TASK ITEM: Every record that follows must be returned word for word.
-- -- --
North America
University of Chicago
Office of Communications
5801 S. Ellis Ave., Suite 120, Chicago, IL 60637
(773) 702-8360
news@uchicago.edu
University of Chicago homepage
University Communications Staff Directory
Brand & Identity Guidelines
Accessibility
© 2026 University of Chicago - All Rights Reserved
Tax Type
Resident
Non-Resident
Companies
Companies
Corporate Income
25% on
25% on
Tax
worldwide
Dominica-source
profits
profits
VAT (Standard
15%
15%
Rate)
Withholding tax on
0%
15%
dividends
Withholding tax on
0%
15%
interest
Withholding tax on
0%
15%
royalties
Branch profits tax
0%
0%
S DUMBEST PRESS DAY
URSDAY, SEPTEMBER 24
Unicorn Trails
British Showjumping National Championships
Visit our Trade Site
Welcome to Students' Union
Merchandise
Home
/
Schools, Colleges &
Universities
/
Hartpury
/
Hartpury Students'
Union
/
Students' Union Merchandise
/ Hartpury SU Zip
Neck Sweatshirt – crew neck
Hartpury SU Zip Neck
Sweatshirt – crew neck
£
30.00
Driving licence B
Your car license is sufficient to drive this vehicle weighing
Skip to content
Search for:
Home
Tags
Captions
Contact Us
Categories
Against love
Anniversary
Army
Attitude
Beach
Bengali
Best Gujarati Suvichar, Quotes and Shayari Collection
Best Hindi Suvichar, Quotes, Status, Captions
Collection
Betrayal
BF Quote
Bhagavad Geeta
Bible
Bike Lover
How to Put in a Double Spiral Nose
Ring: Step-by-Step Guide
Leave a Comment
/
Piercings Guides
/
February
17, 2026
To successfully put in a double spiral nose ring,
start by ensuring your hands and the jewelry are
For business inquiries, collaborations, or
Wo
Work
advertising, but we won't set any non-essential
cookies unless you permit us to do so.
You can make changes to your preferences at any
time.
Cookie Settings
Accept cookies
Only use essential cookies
-- -- --
ANSWER TO THIS PROBLEM:
North America
University of Chicago
Office of Communications
5801 S. Ellis Ave., Suite 120, Chicago, IL 60637
(773) 702-8360
news@uchicago.edu
University of Chicago homepage
University Communications Staff Directory
Brand & Identity Guidelines
Accessibility
© 2026 University of Chicago - All Rights Reserved
Tax Type
Resident
Non-Resident
Companies
Companies
Corporate Income
25% on
25% on
Tax
worldwide
Dominica-source
profits
profits
VAT (Standard
15%
15%
Rate)
Withholding tax on
0%
15%
dividends
Withholding tax on
0%
15%
interest
Withholding tax on
0%
15%
royalties
Branch profits tax
0%
0%
S DUMBEST PRESS DAY
URSDAY, SEPTEMBER 24
Unicorn Trails
British Showjumping National Championships
Visit our Trade Site
Welcome to Students' Union
Merchandise
Home
/
Schools, Colleges &
Universities
/
Hartpury
/
Hartpury Students'
Union
/
Students' Union Merchandise
/ Hartpury SU Zip
Neck Sweatshirt – crew neck
Hartpury SU Zip Neck
Sweatshirt – crew neck
£
30.00
Driving licence B
Your car license is sufficient to drive this vehicle weighing
Skip to content
Search for:
Home
Tags
Captions
Contact Us
Categories
Against love
Anniversary
Army
Attitude
Beach
Bengali
Best Gujarati Suvichar, Quotes and Shayari Collection
Best Hindi Suvichar, Quotes, Status, Captions
Collection
Betrayal
BF Quote
Bhagavad Geeta
Bible
Bike Lover
How to Put in a Double Spiral Nose
Ring: Step-by-Step Guide
Leave a Comment
/
Piercings Guides
/
February
17, 2026
To successfully put in a double spiral nose ring,
start by ensuring your hands and the jewelry are
For business inquiries, collaborations, or
Wo
Work
advertising, but we won't set any non-essential
cookies unless you permit us to do so.
You can make changes to your preferences at any
time.
Cookie Settings
Accept cookies
Only use essential cookies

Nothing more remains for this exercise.